Sprint has announced completing a world-first 5G data call across 2.5GHz spectrum on a live commercial network in partnership with Nokia and Qualcomm, which it said moves 5G from the lab to the real world ahead of a first-half 2019 launch.
The trial, which took place in San Diego, made use of Massive Multiple-Input Multiple-Output (Massive MIMO) technology, Nokia's dual-mode AirScale Massive MIMO radio, and a smartphone powered by Qualcomm's Snapdragon X50 5G modem and antenna modules with integrated RF transceiver, RF front-end, and antenna elements.
Sprint was able to stream YouTube videos, conduct Skype audio and video calls, and send and receive instant messages during the test.
"This is a big step forward; Sprint 5G is now out of the lab and in the field as we prepare for our commercial launch in the first half of this year," Sprint CTO Dr John Saw said.

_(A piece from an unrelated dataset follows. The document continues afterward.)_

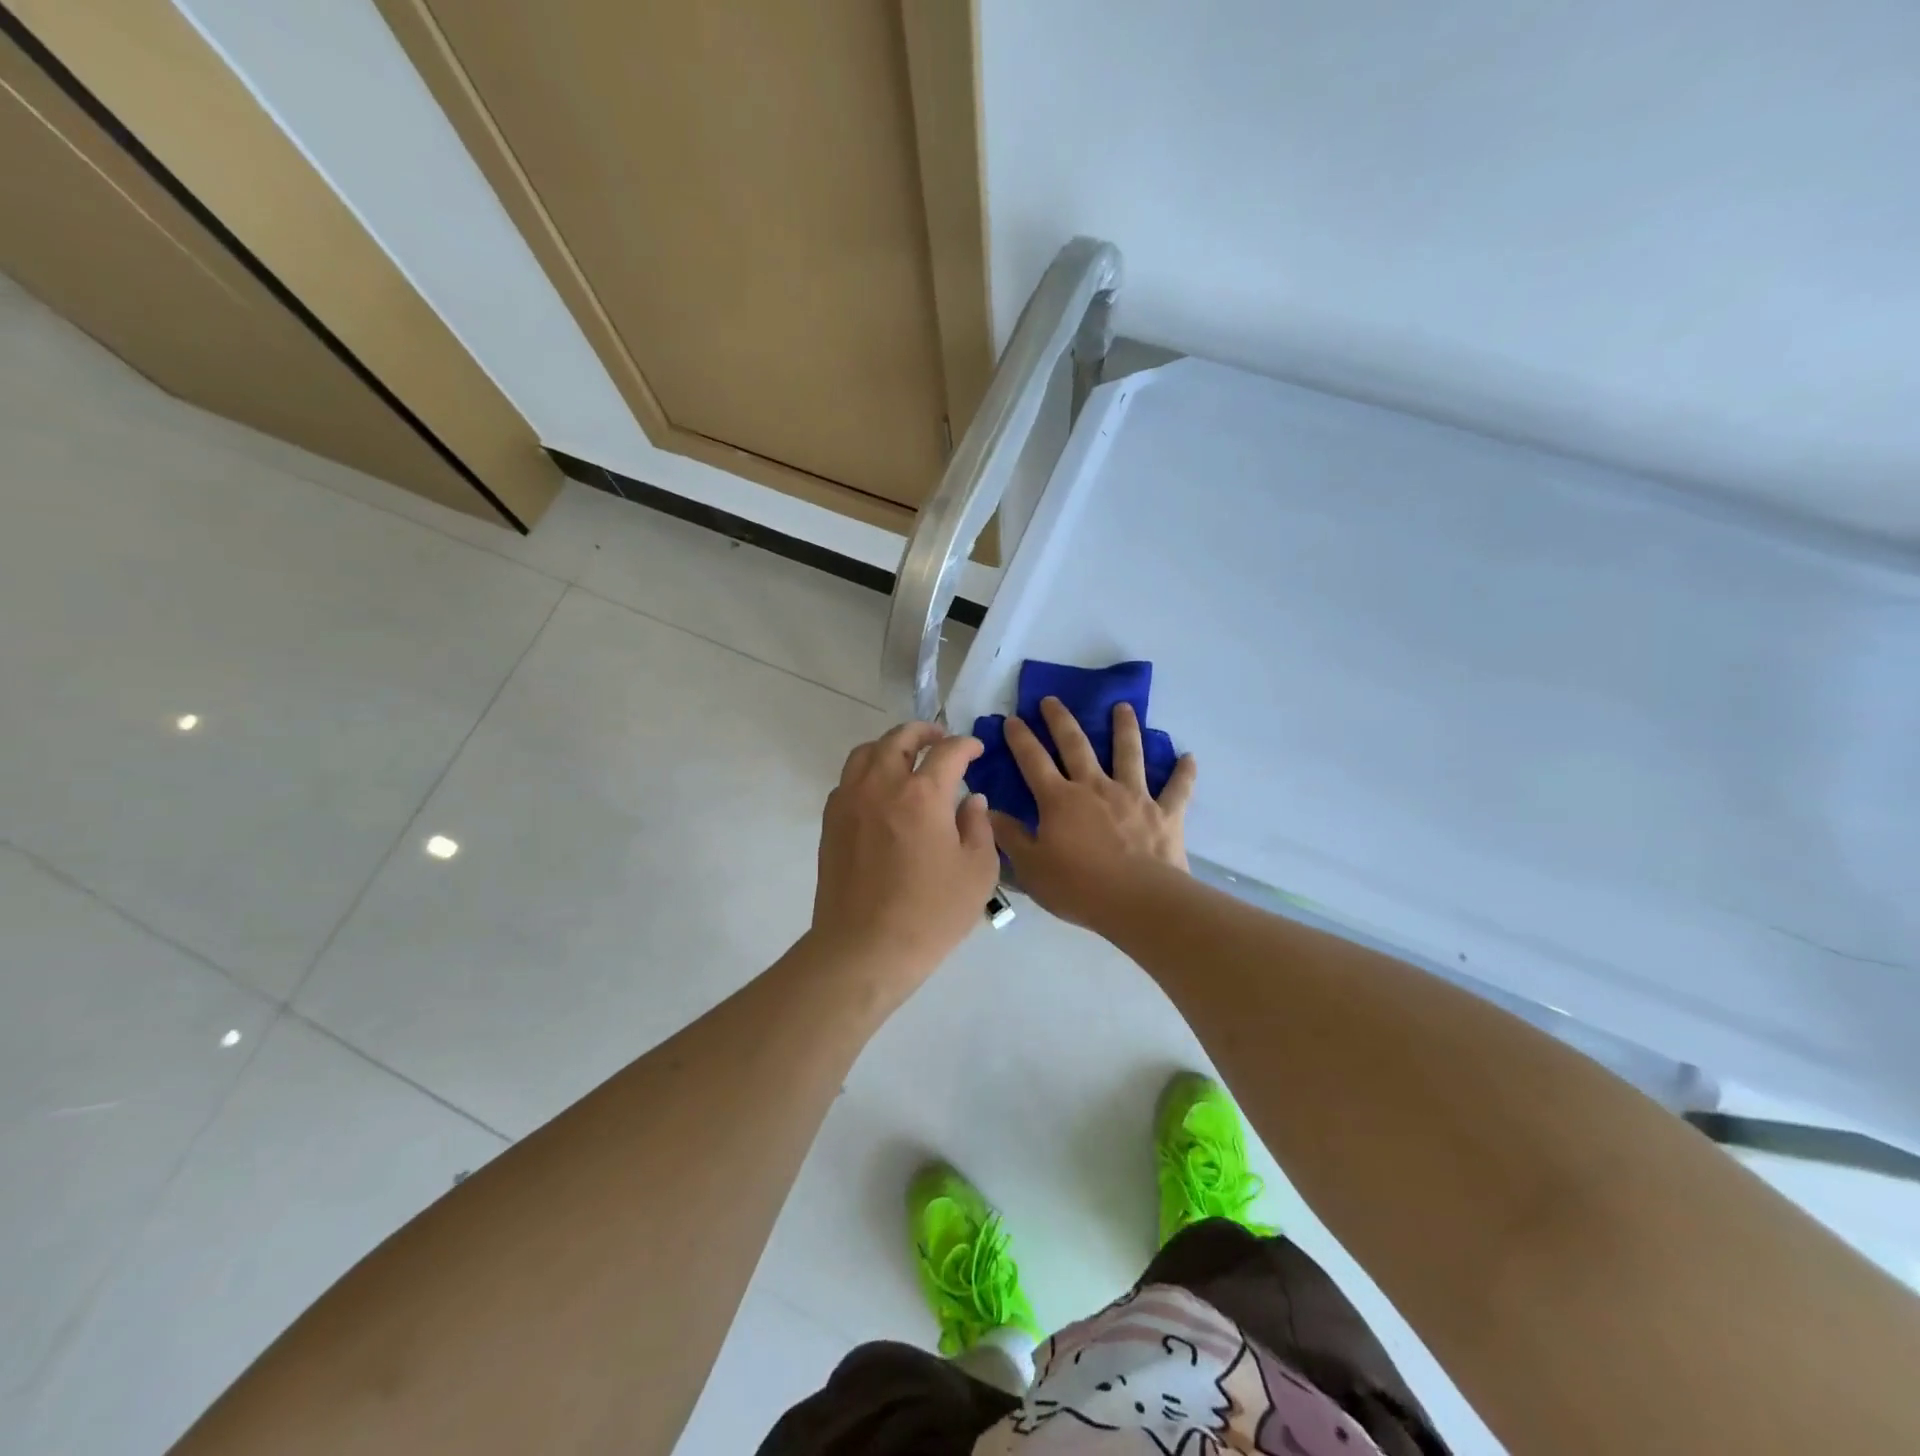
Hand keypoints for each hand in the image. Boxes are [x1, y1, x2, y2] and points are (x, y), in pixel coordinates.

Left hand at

"We're making great progress towards giving Sprint customers the first mobile 5G experience in nine top cities with the first 5G smartphone in the US."
Nokia North America CTO Mike Murphy added that by using 2.5GHz for 5G, Sprint's existing nationwide mobile sites can be reused, which also provide indoor coverage.
Earlier this week, Sprint had confirmed at CES 2019 that it will be launching a Samsung 5G smartphone in summer 2019, as well as unveiling the smart home small cell solution with LTE called Trebl with Magic Box.
The Samsung 5G smartphone will connect to Sprint's LTE and 5G networks, using its 2.5GHz, 1.9GHz, and 800MHz spectrum bands.
"Samsung is one of our key 5G network infrastructure Massive MIMO providers, so we are delighted that they will also deliver one of our first 5G smartphones, putting blazing fast connectivity right into our customers' hands," Saw said on Monday.
The Samsung announcement comes after Sprint previously revealed in August that it is working with LG on the first 5G smartphone for the US in the first half of 2019, which will follow the launch of the carrier's 5G network at the beginning of this year.
At the time, LG Electronics North America CEO William Cho said the tech company's near 20-year partnership with Sprint will expand, with Sprint's 5G experts to partner with LG in designing the phone.
Saw told ZDNet during Mobile World Congress (MWC) 2018 in February last year that his carrier has the best 5G spectrum, with Sprint choosing its initial six 5G markets of Los Angeles, Washington DC, Atlanta, Chicago, Dallas, and Houston due to their high traffic and its spectrum holdings.
Sprint in May added New York City, Phoenix, and Kansas City to its 5G rollout roadmap.
In November, Sprint also announced that it is working with Qualcomm and Chinese tech company HTC to develop a 5G mobile smart hub to be released in the US during the first half of 2019.
The device will be powered by a Qualcomm Snapdragon mobile platform using the Snapdragon X50 5G modem, and will enable both 5G and gigabit LTE across multiple devices.
The carrier at the end of last year also said it is now providing more than 225 cities with gigabit-speed LTE, calling its network upgrades the stepping stones to 5G.
Included in the gigabit-capable cities are New York City, Los Angeles, Las Vegas, Washington DC, San Francisco, Seattle, Chicago, Atlanta, Philadelphia, Detroit, Miami, Indianapolis, and Phoenix.
Sprint also used CES 2019 to announce that Greenville, South Carolina, will see its first smart city build-out based on both its Curiosity Internet of Things (IoT) platform and mobile 5G network connectivity.
As part of the project, Sprint will deploy Massive MIMO technology as well as a dedicated IoT network and "micro-positioning" technology aimed at enabling connected vehicles, smart machines, and autonomous drones to operate and react in real time.
Sprint further announced at CES that it will be constructing a smart vehicle test track in Peachtree Corners, Georgia, which will also utilise Curiosity IoT, 5G, and micro-positioning tech.
The Curiosity Lab at Peachtree Corners will feature a 1.5-mile test track equipped with nodes to trial AI, robotics, and autonomous vehicle applications including vehicle-to-vehicle communications, vehicle-to-infrastructure communications, and over-the-horizon warning systems.
Lastly, Sprint announced that it is launching "precision mapping technology" with Mapbox, again using its Curiosity IoT and later its 5G network.